Employers should also review any tax planning or agreements they may have with HMRC in respect of mobile employees, particularly where there are senior / highly paid NOR employees with ongoing UK and non-UK duties.

HMRC has confirmed in its Budget Notes (BN106) that the intention is to change the law only for securities and options granted after 5 April 2008, i.e. the changes will not have retrospective effect.


Previously, in a typical example of securities options granted to NOR employees, there would be a notional loan charge under the rules for securities acquired for less than market value. Although this charge often came within the £5,000 de minimis exemption for loans from employers, employers found it hard to keep track and report it correctly.
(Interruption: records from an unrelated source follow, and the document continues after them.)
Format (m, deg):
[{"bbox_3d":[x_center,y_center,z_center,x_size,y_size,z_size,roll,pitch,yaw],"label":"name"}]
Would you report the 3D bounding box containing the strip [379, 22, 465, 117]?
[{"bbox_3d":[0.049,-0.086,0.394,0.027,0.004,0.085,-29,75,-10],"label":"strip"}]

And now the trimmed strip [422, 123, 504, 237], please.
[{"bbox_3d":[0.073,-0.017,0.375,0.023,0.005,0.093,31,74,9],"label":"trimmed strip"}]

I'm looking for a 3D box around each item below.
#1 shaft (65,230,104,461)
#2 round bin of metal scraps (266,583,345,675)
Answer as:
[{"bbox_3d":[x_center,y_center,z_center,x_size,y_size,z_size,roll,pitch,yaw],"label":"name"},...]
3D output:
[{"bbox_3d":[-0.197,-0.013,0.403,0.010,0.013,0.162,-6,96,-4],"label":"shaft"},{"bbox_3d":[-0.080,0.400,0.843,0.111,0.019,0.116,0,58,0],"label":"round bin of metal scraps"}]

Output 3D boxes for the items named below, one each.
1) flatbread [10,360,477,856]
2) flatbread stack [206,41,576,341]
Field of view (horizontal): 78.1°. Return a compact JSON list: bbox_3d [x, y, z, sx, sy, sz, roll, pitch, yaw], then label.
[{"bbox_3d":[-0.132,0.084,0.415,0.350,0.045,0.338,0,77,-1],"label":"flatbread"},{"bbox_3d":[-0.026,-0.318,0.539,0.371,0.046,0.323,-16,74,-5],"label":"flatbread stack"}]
Particular problems arose where an employee remained in the UK and sold the shares, since the employer had a PAYE liability on the deemed write-off of the notional loan at that time.

After the changes to the law take effect, the notional loan will generally no longer apply to option shares acquired by NOR optionholders, and they will instead be taxed on the spread at exercise in the same way as ordinarily resident employees.

Restricted securities

Previously, in a typical example of restricted securities awarded to NOR employees, there would be an income tax charge on the market value of the securities on acquisition taking into account the effect the restrictions would have on that value, and no further income tax charge after that point.
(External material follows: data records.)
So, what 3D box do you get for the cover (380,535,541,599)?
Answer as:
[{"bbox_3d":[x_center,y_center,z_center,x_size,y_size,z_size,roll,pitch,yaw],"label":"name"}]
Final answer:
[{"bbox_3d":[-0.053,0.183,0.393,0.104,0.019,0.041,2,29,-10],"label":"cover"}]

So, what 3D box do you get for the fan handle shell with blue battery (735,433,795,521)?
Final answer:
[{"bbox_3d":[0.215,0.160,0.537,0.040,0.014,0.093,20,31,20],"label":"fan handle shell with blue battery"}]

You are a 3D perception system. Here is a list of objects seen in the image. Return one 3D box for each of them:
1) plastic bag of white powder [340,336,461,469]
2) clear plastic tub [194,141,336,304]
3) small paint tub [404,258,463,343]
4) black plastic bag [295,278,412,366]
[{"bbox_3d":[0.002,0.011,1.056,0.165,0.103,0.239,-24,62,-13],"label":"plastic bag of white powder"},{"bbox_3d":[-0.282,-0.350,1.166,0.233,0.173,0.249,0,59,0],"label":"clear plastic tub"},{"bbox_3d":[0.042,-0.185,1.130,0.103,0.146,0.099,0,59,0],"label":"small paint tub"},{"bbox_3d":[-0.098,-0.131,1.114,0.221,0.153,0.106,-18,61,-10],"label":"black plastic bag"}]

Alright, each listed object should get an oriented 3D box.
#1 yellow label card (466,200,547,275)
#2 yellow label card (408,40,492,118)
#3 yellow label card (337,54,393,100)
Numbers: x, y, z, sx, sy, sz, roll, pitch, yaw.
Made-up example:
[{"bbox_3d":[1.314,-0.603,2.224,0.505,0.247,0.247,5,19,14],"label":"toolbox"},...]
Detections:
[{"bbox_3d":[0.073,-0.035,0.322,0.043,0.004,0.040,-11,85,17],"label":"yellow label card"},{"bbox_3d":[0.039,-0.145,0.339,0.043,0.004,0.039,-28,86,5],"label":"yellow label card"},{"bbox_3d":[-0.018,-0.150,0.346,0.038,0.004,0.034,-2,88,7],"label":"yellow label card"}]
After the changes to the law take effect, the more flexible treatment on restricted securities available to ordinarily resident employees will also be available to NOR employees, which in many cases allows the employee and employer to jointly elect for certain types of treatment although again it will probably mean that NOR employees will pay more tax in most circumstances.

UK securities will always be within the UK

Most importantly, if the employment-related securities are issued by a UK company, taxable amounts will always be treated as remitted, so apportionment will not apply. This is because the securities are by definition already within the UK when issued.

Apportionment between UK and non-UK duties

Under the new rules as they apply to securities issued by non-UK companies, it will be possible to apportion potentially taxable unremitted income from securities and options between UK and non-UK duties for NOR taxpayers who

  • have both UK and non-UK duties under the relevant employment; and

  • elect for the remittance basis of taxation under the new regime.

This means that:

  • the portion of any relevant amount relating to UK duties would be taxable whether or nor remitted; and

  • the remainder would not be taxable unless remitted.

However, it is not entirely clear how the apportionment will be done. The Finance Bill 2008 explains that it will be accrued “on a daily basis over the relevant period”, but leaves scope for HMRC to change the result in various circumstances provided the final apportionment is “just and reasonable” (this last phrase is used repeatedly).

Apportionment for non-domiciled taxpayers

Apportionment will also be available to non-domiciled taxpayers who are ordinarily resident if they have elected to keep the remittance basis of taxation. However, in such cases, as for general earnings, the taxpayer will only be able to keep gains from employment-related securities out of the UK tax net if they relate to non-UK duties of a non-UK employment.